Ne kadar derindeymiş dibim; batıyorum batıyorum iniyorum iniyorum kendimi bir kaya gibi aşağı bırakıyorum. Ufalıyor ufalıyor… UFF! Alıyor. UFF! Ediyor. AHH! Alıyor. AHH! Çekiyorum. Bir türlü dibe varıp ayaklarımdan güç alıp yukarı çıkamıyorum. Suyun en derininde bile hep bir sarmal labirentin içindeyim. Gökkuşağının dibindeki altın yüklü küpü arayan hatta gökkuşağının bir ucundan kayıp altın küpünün kucağına düşmesini bekleyen bebeklikten yeni çıkmış biraz da arada sıkışmış küçücük bir çocuk gibiyim. Masum, şaşkın, kocaman ve mutlu gözlerim; gönül gözüyle duyanlara rüzgarın melodisini fısıldıyor. Kirazların kıskandığı dudaklarım muzipçe kıvrılıyor. Bir çiy tanesi burnum yavaş yavaş çoğalan yağmurumla yarışıyor.

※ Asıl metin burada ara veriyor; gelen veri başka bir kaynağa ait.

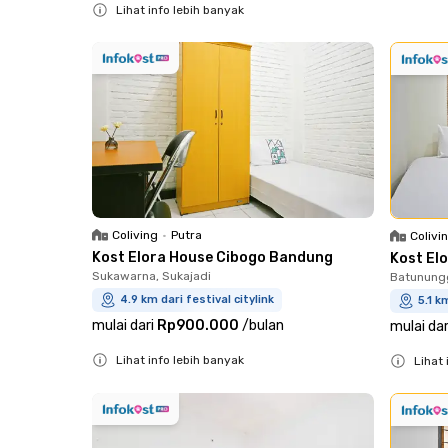
Lihat info lebih banyak
Close
Coliving
•
Putra
Colivi
Kost Elora House Cibogo Bandung
Kost El
Sukawarna, Sukajadi
Batunungg
4.9 km dari festival citylink
5.1 k
mulai dari
Rp900.000
/
bulan
mulai dar
Lihat info lebih banyak
Lihat 
Close
Close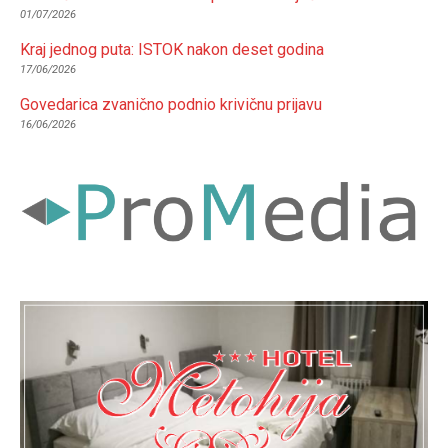
01/07/2026
Kraj jednog puta: ISTOK nakon deset godina
17/06/2026
Govedarica zvanično podnio krivičnu prijavu
16/06/2026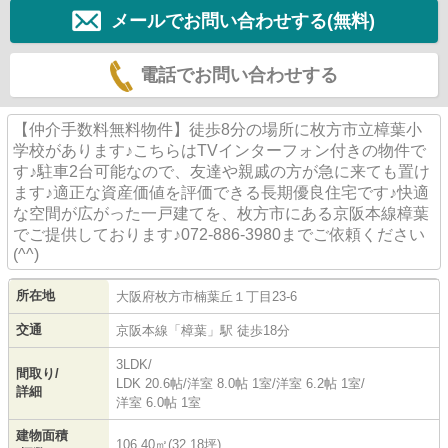
メールでお問い合わせする(無料)
電話でお問い合わせする
【仲介手数料無料物件】徒歩8分の場所に枚方市立樟葉小
学校があります♪こちらはTVインターフォン付きの物件で
す♪駐車2台可能なので、友達や親戚の方が急に来ても置け
ます♪適正な資産価値を評価できる長期優良住宅です♪快適
な空間が広がった一戸建てを、枚方市にある京阪本線樟葉
でご提供しております♪072-886-3980までご依頼ください
(^^)
所在地
大阪府
枚方市
楠葉丘
１丁目23-6
交通
京阪本線
「
樟葉
」駅 徒歩18分
3LDK/
間取り/
LDK 20.6帖
/
洋室 8.0帖 1室
/
洋室 6.2帖 1室
/
詳細
洋室 6.0帖 1室
建物面積
106.40㎡(32.18坪)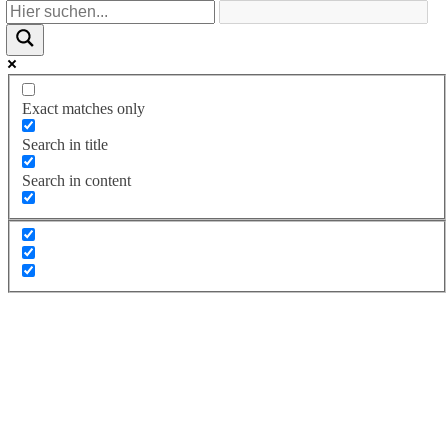
Exact matches only
Search in title
Search in content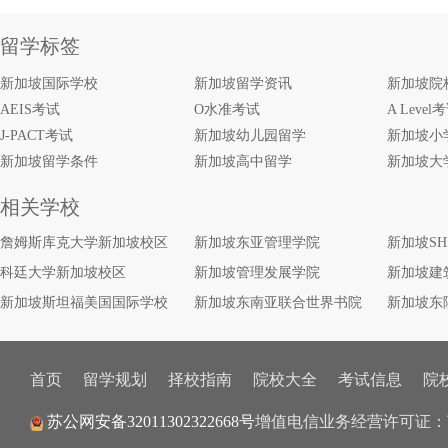
留学标签
新加坡国际学校
新加坡留学资讯
新加坡院
AEIS考试
O水准考试
A Level
J-PACT考试
新加坡幼儿园留学
新加坡小
新加坡留学条件
新加坡高中留学
新加坡大
相关学校
詹姆斯库克大学新加坡校区
新加坡东亚管理学院
新加坡S
科廷大学新加坡校区
新加坡管理发展学院
新加坡建
新加坡斯坦福美国国际学校
新加坡东南亚联合世界书院
新加坡东
首页
留学规划
择校指南
院校大全
考试信息
院
增值电信业务经营许可证：
苏公网安备32011302322668号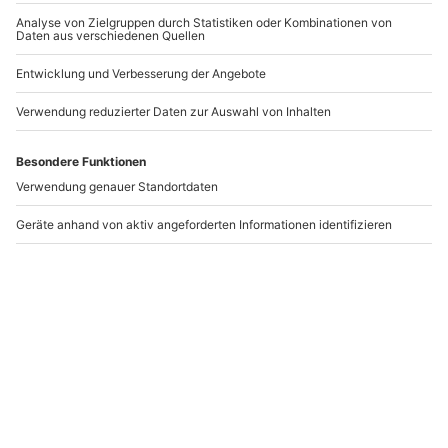
Aufenthalte in der
Beauty Paket Köln
Kältekammer Köln
Köln
Köln
1 Person
1 Person
113,90 €
149,90 €
5
(1)
Newsletter abonnieren und 10 € Rabatt sichern
Abonnieren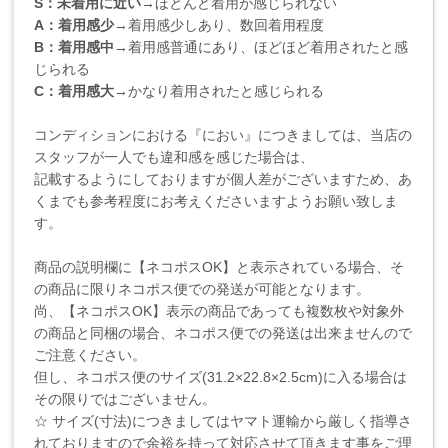
S：未着用に近い
→ほとんど着用が感じられない
A：着用感少
→着用感少しあり、数回着用程度
B：着用感中
→着用感普通にあり、ほどほど着用されたと感
じられる
C：着用感大
→かなり着用されたと感じられる
コンディションにおける『におい』につきましては、当店の
スタッフが一人でも違和感を感じた場合は、
記載するようにしておりますが個人差がございますため、あ
くまでも参考程度にお考えくださいますようお願い致しま
す。
商品の説明欄に【ネコポスOK】と表示されている場合、そ
の商品に限りネコポス便での発送が可能となります。
尚、【ネコポスOK】表示の商品であっても複数枚や対象外
の商品と同梱の場合、ネコポス便での発送は出来ませんので
ご注意ください。
但し、ネコポス便のサイズ(31.2×22.8×2.5cm)に入る場合は
その限りではございません。
☆ サイズ(寸法)につきましてはヤマト運輸から厳しく指導さ
れておりますので余裕を持って対応させて頂きます事をご理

O hızlandıkça sevinçle ellerimi çırpıyor merakla, umutla, sabırla arkasından gelecek gökkuşağımı bekliyorum. Yağmurcuklar geziniyor ellerimde, yüzümde, dilimle onlarla oynuyorum. Yağmurcuğumun tadını çıkarıyor onunla uzun uzun kol kola raks ediyorum. Ardından yorulup ıslak çimenlerin üstüne çöküyorum. Islanıyor elbisem önce irkiliyor sonra kahkahayı basıyor sonra da yavaş yavaş sıkılıp kızmaya başlıyorum. Sabırsızlanmaya başlayıp kendi kendime:”Bir an önce yağmurum dinse de gökkuşağım görünse.” diyorum. Ancak yağmurcuk beni dinlemiyor. Tersine benimle alay edercesine şiddetini arttırıyor artık sırılsıklamım. Annem kızacak biliyorum. Takatim kalmıyor hem korkuyor hem üşüyorum.
Yüzünden ve yüzümden, kalbimden akan inci tanelerim arsız yağmura karışıyor. Kös kös evin yolunu tutup “Eşek pis kaba!” diye söylene söylene önümdeki taşa tekme atıyorum. Taş ayağımı acıtıyor inci tanelerim yetmiyor gökkuşağıma kavuşamamamın acısı canımın sancısıyla birleşiyor. “ANNEEE!” diye çığlık çığlığa, hüngür hüngür ağlıyorum. Neye ve kime dediğimi bilmeden: “ALACAĞIN OLSUN!” diyor içime içime sessiz çığlığımı savuruyorum. Sonra kendimi duyuyorum: “Niye senin alacağın oluyormuş? Ben sana bir şey yapmadım ki. Esas benim bunca zaman seni bekleyen ben alacaklıyım senden. Yine niye dediğimi, kime dediğimi bilmeden: GÖKKUŞAĞIMI İSTİYORUM!” diye haykırıyorum. Sonunda evime ulaşıp umutlarımı güneşe saklayıp yine kendime sığınıyorum.